## Questions on the material
[1] Duplicate the stretch of the lxml.objectify passage from "So, what have" through "the same meme.".
[2] According to the lxml.objectify passage, in which version was Objectify added?
[3] Take the lxml.objectify passage further, starting after its last sentence.

=== Passage provided ===

So, what have we learned?


The following timings are based on the benchmark script

Objectify is a data-binding API for XML based on lxml.etree, that was added in version 1.1. It uses standard Python attribute access to traverse the XML tree. It also features ObjectPath, a fast path language based on the same meme.

Just like lxml.etree, lxml.objectify creates Python representations of elements on the fly. To save memory, the normal Python garbage collection mechanisms will discard them when their last reference is gone. In cases where deeply nested elements are frequently accessed through the objectify API, the create-discard cycles can become a bottleneck, as elements have to be instantiated over and over again.

=== Supplied information ===

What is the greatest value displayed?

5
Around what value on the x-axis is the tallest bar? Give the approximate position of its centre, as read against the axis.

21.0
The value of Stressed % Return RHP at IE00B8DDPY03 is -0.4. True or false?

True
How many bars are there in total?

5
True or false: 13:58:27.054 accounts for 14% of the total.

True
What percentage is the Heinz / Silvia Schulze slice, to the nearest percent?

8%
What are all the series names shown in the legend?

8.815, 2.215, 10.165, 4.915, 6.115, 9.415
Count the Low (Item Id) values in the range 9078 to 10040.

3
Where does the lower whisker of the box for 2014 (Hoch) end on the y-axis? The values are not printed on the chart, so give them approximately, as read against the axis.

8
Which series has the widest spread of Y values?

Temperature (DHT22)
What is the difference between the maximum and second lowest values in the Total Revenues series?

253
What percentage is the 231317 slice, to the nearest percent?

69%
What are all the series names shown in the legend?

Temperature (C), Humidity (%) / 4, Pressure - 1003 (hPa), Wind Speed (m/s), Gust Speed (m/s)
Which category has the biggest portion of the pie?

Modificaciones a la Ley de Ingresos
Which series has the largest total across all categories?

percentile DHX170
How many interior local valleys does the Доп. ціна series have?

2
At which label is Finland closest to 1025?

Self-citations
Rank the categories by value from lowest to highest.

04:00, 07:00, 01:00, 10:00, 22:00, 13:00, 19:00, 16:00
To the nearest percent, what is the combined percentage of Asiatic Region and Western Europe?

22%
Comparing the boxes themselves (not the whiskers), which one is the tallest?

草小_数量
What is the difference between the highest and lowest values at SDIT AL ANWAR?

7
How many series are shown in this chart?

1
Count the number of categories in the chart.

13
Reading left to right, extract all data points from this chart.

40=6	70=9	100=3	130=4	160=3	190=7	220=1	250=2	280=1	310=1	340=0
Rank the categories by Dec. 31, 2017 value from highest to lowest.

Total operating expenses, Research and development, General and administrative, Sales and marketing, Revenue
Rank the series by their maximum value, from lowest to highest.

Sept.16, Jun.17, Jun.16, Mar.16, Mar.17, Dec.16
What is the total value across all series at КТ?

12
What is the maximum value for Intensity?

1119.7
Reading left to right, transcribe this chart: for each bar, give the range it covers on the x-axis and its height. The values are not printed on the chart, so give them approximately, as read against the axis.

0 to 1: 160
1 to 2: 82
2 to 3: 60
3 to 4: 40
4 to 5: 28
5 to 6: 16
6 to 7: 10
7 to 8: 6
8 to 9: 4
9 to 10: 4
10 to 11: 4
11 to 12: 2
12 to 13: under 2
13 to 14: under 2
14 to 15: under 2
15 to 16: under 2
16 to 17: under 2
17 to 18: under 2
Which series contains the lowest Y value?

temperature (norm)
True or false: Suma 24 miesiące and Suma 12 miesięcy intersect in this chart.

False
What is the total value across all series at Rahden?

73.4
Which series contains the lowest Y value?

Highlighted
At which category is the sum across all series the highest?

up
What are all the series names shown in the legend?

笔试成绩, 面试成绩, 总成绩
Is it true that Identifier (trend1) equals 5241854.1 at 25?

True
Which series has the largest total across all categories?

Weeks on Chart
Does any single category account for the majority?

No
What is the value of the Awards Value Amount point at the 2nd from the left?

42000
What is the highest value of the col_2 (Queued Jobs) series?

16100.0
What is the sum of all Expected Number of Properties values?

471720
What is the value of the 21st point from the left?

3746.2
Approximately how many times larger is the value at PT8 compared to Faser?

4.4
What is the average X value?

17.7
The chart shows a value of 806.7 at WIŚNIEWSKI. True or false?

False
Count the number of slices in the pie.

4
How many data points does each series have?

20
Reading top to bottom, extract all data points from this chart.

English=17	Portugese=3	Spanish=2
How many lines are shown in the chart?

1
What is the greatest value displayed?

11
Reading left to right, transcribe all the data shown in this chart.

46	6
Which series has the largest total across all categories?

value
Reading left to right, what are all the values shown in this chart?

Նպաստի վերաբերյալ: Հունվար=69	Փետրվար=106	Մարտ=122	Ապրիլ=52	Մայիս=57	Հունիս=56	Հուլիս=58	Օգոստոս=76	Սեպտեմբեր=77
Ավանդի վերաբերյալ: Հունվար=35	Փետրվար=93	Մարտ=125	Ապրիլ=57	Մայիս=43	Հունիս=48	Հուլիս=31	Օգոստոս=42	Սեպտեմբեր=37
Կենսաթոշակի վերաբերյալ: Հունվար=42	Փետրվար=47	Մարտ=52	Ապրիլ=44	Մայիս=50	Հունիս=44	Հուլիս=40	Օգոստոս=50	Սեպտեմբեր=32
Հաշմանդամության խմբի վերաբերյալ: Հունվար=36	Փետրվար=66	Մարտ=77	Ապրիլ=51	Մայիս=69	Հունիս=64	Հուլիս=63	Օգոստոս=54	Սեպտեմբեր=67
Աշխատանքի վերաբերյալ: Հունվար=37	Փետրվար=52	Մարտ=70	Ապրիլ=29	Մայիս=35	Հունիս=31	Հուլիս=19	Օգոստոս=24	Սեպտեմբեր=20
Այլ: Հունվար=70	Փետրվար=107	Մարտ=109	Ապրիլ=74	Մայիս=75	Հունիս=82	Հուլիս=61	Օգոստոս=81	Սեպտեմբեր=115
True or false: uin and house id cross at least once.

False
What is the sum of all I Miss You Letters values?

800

===

## Exercise responses
[1]
So, what have we learned?


The following timings are based on the benchmark script

Objectify is a data-binding API for XML based on lxml.etree, that was added in version 1.1. It uses standard Python attribute access to traverse the XML tree. It also features ObjectPath, a fast path language based on the same meme.

[2] Version 1.1.

[3]
ObjectPath can be used to speed up the access to elements that are deep in the tree. It avoids step-by-step Python element instantiations along the path, which can substantially improve the access time:

lxe: attribute                  (--TR T1)    4.8928 msec/pass
lxe: attribute                  (--TR T2)   25.5480 msec/pass
lxe: attribute                  (--TR T4)    4.6349 msec/pass

lxe: objectpath                 (--TR T1)    1.4842 msec/pass
lxe: objectpath                 (--TR T2)   21.1990 msec/pass
lxe: objectpath                 (--TR T4)    1.4892 msec/pass

lxe: attributes_deep            (--TR T1)   11.9710 msec/pass
lxe: attributes_deep            (--TR T2)   32.4290 msec/pass
lxe: attributes_deep            (--TR T4)   11.4839 msec/pass

lxe: objectpath_deep            (--TR T1)    4.8139 msec/pass
lxe: objectpath_deep            (--TR T2)   24.6511 msec/pass
lxe: objectpath_deep            (--TR T4)    4.7588 msec/pass

Note, however, that parsing ObjectPath expressions is not for free either, so this is most effective for frequently accessing the same element.

Caching Elements

A way to improve the normal attribute access time is static instantiation of the Python objects, thus trading memory for speed. Just create a cache dictionary and run:

cache[root] = list(root.iter())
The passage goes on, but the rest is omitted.